I thought that it's not a pain to return the entire namespaces dict since it's the input to the hook function. But I don't feel strongly about it.

nsheff · 2020-08-31T17:30:57Z

well, I think users will commonly not be aware of all these namespaces, so it will be simpler if they can return only the things that they updated. this is what I meant when I wrote:

Either the function and the script would only return whatever it wanted to update. null/missing entries would simply not be updated.

that seems to be clearer to me, if it's not harder to implement. do you see any disadvantages?

stolarczyk · 2020-08-31T17:50:10Z

that seems to be clearer to me, if it's not harder to implement

it's a bit more complex since otherwise the namespaces just become what's returned from the hook funcion. But I implemented the other way for the pre_submit.command_template anyway, so we will just need to reuse abstract that away and reuse.

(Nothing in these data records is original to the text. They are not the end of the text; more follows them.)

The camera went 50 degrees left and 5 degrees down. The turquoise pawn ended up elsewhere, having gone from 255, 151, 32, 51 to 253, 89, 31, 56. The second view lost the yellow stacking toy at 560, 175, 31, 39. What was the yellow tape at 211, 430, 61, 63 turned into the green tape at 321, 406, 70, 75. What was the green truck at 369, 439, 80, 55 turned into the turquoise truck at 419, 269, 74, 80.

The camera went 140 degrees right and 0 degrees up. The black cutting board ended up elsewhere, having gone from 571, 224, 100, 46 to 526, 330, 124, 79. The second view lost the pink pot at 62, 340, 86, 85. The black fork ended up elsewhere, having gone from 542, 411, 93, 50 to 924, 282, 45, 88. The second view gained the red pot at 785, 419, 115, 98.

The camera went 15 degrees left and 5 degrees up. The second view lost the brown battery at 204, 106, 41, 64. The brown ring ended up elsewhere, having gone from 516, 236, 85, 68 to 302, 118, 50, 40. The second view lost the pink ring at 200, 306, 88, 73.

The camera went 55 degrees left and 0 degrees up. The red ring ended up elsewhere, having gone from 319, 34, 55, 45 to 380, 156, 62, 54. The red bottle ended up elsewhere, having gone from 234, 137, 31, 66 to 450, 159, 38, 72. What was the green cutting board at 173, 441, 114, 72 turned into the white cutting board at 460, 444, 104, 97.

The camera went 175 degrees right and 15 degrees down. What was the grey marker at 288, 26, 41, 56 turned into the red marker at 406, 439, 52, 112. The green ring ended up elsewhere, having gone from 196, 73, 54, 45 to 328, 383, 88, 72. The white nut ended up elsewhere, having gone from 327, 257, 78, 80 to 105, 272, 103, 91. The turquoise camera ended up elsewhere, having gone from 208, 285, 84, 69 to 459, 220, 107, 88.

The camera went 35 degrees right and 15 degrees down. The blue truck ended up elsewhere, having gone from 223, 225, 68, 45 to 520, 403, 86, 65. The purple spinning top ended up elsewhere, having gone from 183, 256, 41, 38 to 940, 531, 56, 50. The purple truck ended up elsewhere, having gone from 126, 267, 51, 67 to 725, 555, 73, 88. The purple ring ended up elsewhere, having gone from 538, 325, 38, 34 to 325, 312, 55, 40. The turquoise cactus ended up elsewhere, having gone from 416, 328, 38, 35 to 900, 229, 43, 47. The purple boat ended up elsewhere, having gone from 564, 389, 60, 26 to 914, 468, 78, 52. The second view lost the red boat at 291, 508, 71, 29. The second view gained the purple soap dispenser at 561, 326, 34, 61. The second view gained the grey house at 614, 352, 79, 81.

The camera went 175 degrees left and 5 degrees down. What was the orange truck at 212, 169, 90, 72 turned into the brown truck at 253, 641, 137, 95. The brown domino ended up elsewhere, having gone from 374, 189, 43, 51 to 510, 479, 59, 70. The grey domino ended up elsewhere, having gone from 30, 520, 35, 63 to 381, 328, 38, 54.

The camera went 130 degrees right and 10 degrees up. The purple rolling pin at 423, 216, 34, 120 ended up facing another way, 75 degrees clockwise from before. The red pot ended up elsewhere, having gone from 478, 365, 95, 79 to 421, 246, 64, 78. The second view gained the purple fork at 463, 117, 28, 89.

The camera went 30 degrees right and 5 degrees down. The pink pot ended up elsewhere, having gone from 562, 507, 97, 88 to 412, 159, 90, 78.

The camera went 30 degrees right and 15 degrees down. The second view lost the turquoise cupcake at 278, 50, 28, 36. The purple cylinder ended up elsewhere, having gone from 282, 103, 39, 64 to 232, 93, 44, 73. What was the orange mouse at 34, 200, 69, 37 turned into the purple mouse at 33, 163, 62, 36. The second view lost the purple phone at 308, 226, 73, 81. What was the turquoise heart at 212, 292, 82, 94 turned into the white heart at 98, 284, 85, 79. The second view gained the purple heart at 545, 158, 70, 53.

do you see any disadvantages?

I don't see any disadvantages. Conversely, I see an advantage of the same output type requirement.

nsheff · 2020-08-31T18:12:40Z

Ok sounds good. I was thinking it might be as simple as just calling the update() functions instead of just replacing the objects. Or, you could just only replace the objects if the entry exists, I guess.

nsheff · 2020-09-01T13:15:36Z

Just realized in writing the docs... the new paths section is nice for recording multiple possibilities for script paths, but how are we going to handle the custom sample_yaml_path key? Right now this is used to specify where the sample yaml is put, but since we've made this flexible, this has to have some different mechanism...this represents additional information that is passed to the plugin functions.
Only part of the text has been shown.